Investing in adolescents: Crucial step for India's sustainable future
This article is authored by Rajat Khosla, executive director, Partnership for Maternal Newborn and Child Health (PMNCH).
This week in India has been all about smart investments. In a clear commitment to the nation's youth (20-24 years), the 2024 budget spotlighted investment in youth employability, as well as women’s and girls' health and well-being – reiterating the critical role of India’s youth as it makes its way as one of the biggest economies in the world. The 2024 budget signals that a proactive investment in the well-being of youth is critical. However, to ensure a seamless transition from adolescence to youth, it is imperative that our adolescents (10-19 years) are equipped with the necessary skills, good health, optimal nutrition, resilience, and agency.
It is no secret that adolescence is a period of transformational change. India's adolescents, aged 10 to 19, are poised to become the architects of our future. This age group, characterised by remarkable growth and change, is a critical period where individuals transition from childhood to adulthood, acquiring the skills and knowledge necessary to navigate life and society. Their health and well-being during these formative years will have a profound impact on their ability to contribute productively to society. Ensuring that they are healthy, educated, and empowered is essential for creating a vibrant and dynamic workforce capable of driving India's economic growth and innovation.

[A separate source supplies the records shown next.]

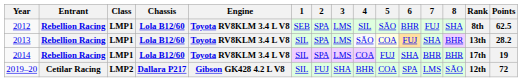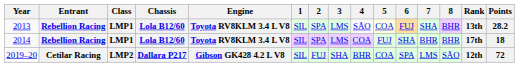- row: 2012 | Rebellion Racing | LMP1 | Lola B12/60 | Toyota RV8KLM 3.4 L V8 | SEB | SPA | LMS | SIL | SÃO | BHR | FUJ | SHA | 8th | 62.5
2014 | Points: 19 -> 18
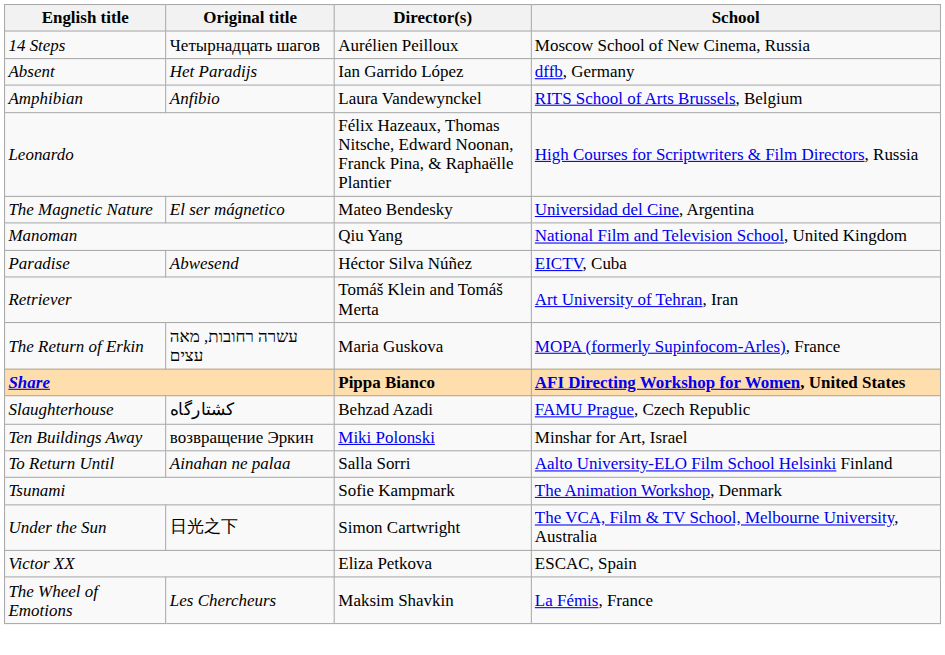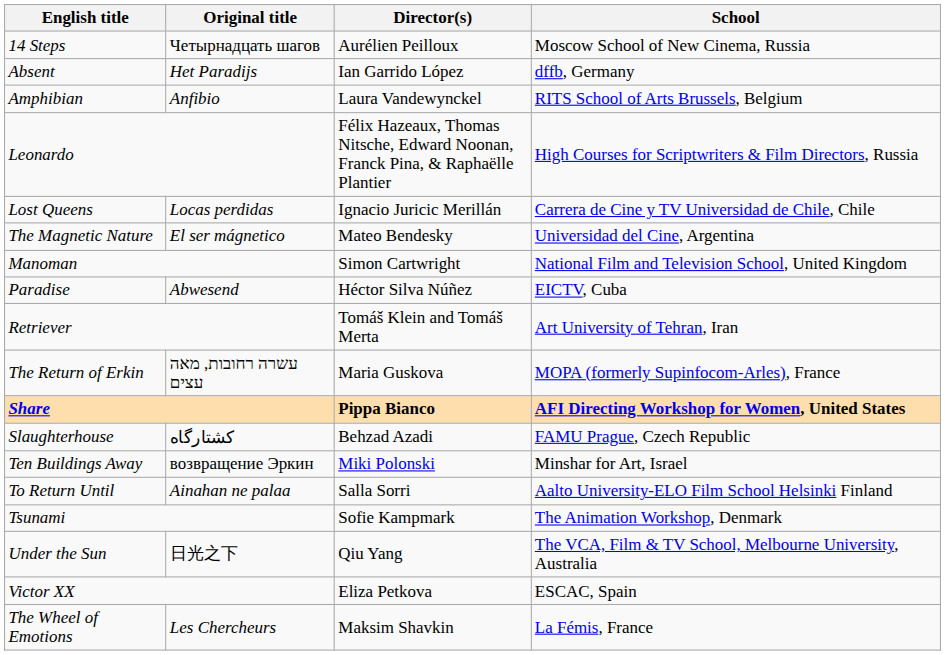+ row: Lost Queens | Locas perdidas | Ignacio Juricic Merillán | Carrera de Cine y TV Universidad de Chile, Chile
Manoman | Director(s): Qiu Yang -> Simon Cartwright
Under the Sun | Director(s): Simon Cartwright -> Qiu Yang
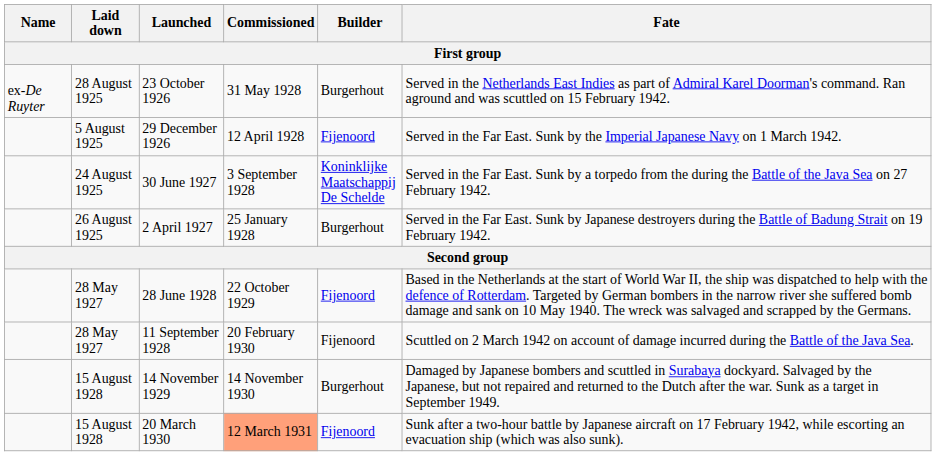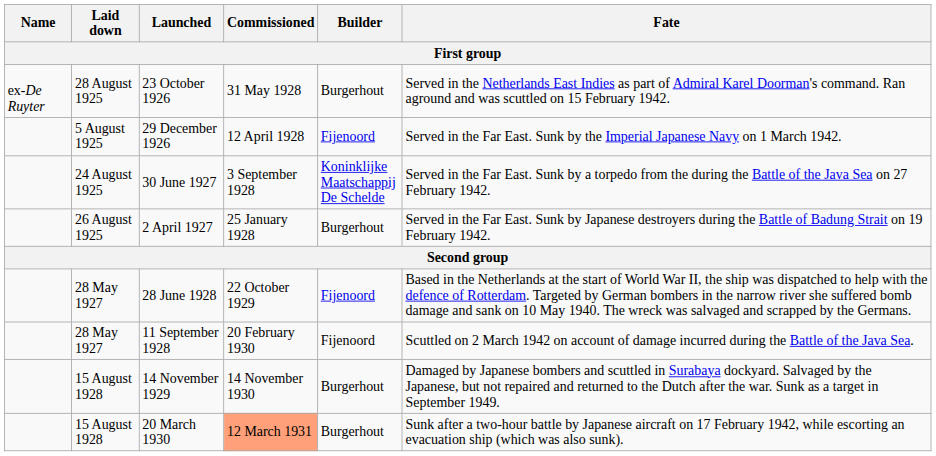20 March 1930 | Builder: Fijenoord -> Burgerhout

As we stride forward into an era of rapid economic development and societal transformation, the overall well-being of our adolescents stands at the forefront of India’s national agenda. Investing in their health, education, skills and creating employment opportunities is not just a matter of our collective duty but a smart investment that will determine the trajectory of our country. However, realising this potential requires concerted efforts and investments in their well-being, foundational work for which has already been done under the leadership of the Government of India.
India has made substantial progress in improving adolescent well-being. Pathbreaking initiatives such as the Rashtriya Kishor Swasthya Karyakram (RKSK), which focus on addressing the holistic and comprehensive health and well-being needs of adolescents have been instrumental in enhancing the health and well-being outcomes of young people. Moreover, educational reforms and policies under the national education policy lay a strong foundation for a knowledgeable, skilled and employable populace. Despite these interventions and achievements, some challenges remain.
Malnutrition and micronutrient deficiencies, adolescent pregnancies, mental health issues, child marriage and limited support for girls continuing in education - hinder adolescents from achieving their potential. 59.1% of girls between 15-19 years of age are anaemic, while 6.8% of adolescent girls aged 15-19 years have begun childbearing, as per the NFHS-5. 10,204 adolescents below the age of 18 years died by suicide in 2021 according to the Accidental Deaths & Suicides in India 2022 report, while the number of adolescents under 18 killed in road accidents increased from 7,764 in 2021 to 9,528 in 2022.
‘The Economic Case for Investment in the Well-being of Adolescents in India’, which was launched on 25th July, makes a compelling case for investment in the well-being of India’s adolescents today, for a better, brighter future tomorrow. The report not only reiterates the importance of investing in adolescents in India but showcases concrete evidence of high returns of investing in specific interventions that improve adolescent health and well-being. The necessity for such investment is not merely a moral imperative but a compelling economic strategy essential for India’s development journey.
For instance, the report shows that investing in adolescent health services returns Rs. 5.9 for every rupee invested, while investments in education and training will yield a return of Rs. 14.4 on every rupee invested. Investments in reducing child marriage, tuberculosis, road traffic injuries, myopia and HPV vaccinations also offer high returns, highlighting the strong, long-term benefits to communities. Making these future investments, some of which are already planned within existing national programmes, would boost the Indian economy by an average of approximately 10.1% of annual gross domestic product (GDP) i.e., an investment of $33 billion per annum across the various sectors would yield a return of $476 billion per annum.
A multi-pronged and multisectoral approach to investment—anchored in meaningful adolescent and youth engagement, accountability, transparency, and multi-stakeholder collaboration—is crucial.
As we reflect on the future, it becomes evident that the prosperity of India hinges on the investments we make today in our adolescent population. The adolescents of today are the leaders, innovators, and changemakers of tomorrow. By prioritising their health, education, and empowerment, we are not only enhancing their lives but also securing the nation's socio-economic future.
Investing in adolescents is not just about nurturing individual potential; it’s about building a robust foundation for India’s future leadership and global standing – a principle which has been acknowledged and acted upon by the Indian leadership. The investment case provides us with a rubric for further action. We must not miss our window of opportunity to make a difference and reap this rich demographic dividend which will close in our lifetime i.e. in circa 2050 —the time to take stock and scale up whole of society action is now.
This article is authored by Rajat Khosla, executive director, Partnership for Maternal Newborn and Child Health (PMNCH).